Second, it is my sense that this report challenges nurse scientists to expand our presence at other “systems” tables. As new models of care develop, the efficacy, efficiency, and scalability of these models will require nurses to gain and incorporate comparative effectiveness skills to test and advance new approaches to care. As the public grapples with the acceptance of nursing roles in expanded capacities, we will need nursing science to test and monitor how the nurses who contribute to care can assure safe and effective outcomes in contrast to or when combined with other disciplines, including physicians. The need for additional knowledge generation around nursing and inter-professional education is yet another critical area that nurse educators lament as lacking (and for which there is limited funding) and this report shines a light on the paucity of research to advance teaching, learning, and competency attainment. Finally, as a discipline, we cannot discount that nurse scientists will play expanded roles on inter-professional teams which may include research that is conducted outside of traditional academic settings.

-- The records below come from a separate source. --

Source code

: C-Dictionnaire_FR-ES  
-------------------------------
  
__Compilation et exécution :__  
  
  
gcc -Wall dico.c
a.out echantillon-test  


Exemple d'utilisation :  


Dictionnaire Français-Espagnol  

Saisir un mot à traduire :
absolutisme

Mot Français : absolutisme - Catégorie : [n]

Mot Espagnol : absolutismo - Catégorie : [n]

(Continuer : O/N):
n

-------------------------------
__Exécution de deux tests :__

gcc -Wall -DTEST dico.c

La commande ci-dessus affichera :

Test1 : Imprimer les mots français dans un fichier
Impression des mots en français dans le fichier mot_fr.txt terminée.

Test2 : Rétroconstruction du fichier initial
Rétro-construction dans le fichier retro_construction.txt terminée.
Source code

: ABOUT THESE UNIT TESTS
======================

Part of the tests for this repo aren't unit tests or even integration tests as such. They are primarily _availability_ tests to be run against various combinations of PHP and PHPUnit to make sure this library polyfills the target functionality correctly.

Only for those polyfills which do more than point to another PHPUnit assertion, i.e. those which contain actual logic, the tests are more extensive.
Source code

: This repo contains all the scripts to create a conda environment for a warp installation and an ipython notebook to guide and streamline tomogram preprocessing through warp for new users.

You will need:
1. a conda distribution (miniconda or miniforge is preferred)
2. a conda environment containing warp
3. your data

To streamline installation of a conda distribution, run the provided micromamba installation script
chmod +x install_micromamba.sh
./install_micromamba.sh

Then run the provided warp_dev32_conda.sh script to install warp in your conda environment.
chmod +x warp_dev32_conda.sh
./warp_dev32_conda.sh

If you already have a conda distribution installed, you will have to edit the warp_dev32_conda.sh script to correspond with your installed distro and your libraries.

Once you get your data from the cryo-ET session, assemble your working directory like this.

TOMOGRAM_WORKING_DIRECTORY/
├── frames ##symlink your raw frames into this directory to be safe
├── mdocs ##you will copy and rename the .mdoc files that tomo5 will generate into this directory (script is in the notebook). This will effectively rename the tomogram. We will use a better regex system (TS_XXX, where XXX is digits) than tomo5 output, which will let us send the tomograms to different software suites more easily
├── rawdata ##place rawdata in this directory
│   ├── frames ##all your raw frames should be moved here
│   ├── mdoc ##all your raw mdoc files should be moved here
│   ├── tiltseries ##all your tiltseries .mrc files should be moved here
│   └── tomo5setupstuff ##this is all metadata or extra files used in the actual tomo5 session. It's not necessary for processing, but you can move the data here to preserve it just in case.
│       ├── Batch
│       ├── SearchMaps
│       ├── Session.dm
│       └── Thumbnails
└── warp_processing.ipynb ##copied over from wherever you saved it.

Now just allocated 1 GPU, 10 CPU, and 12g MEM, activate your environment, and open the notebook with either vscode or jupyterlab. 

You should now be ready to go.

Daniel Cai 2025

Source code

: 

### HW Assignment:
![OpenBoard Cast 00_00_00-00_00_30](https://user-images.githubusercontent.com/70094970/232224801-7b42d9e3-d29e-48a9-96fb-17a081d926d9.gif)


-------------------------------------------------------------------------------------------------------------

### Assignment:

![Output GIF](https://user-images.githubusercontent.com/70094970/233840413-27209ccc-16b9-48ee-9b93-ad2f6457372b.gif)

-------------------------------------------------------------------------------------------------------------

Putting these needs together and in context, expanding our capacity to produce and engage scientists in research is no small task. The first fundamental question is “How do we enlist those nurses with current doctoral research preparation who have never substantively used their education for the purpose of research?” Are there non-research intensive environments where we could enlist these individuals in areas of workforce, educational, or organizational research that does not require an academic health science center setting, but may require linking them with each other and alternate settings, such as workforce centers? The second question is, “How do we enliven the experience of obtaining a research degree, such that it is more appealing and achievable than current perceptions?” Although ideal, not every nurse wants or even needs the same level of preparation for a purist science-based role. Are we able to address variability in learning styles and career trajectories within our doctoral education programs to address those who might want a blended role(s)? If so, how can we market the delivery of those programs and ensure that there is a research “return on investment” in all who graduate. Third, “How do we engage doctoral research educators – within and outside nursing – to augment our perspectives on research careers and expanded content consciousness?” Is there room in nursing education for organizational, econometric, environmental, and other scientists to expand our capacity similar to what was done in the pre-nursing PhD years?

If we can address these issues, then funding options for career development could expand beyond traditional federal funding. Organizations, including accountable care organizations, hospitals and health systems, professional societies, and philanthropy can step forward to play an added role in support.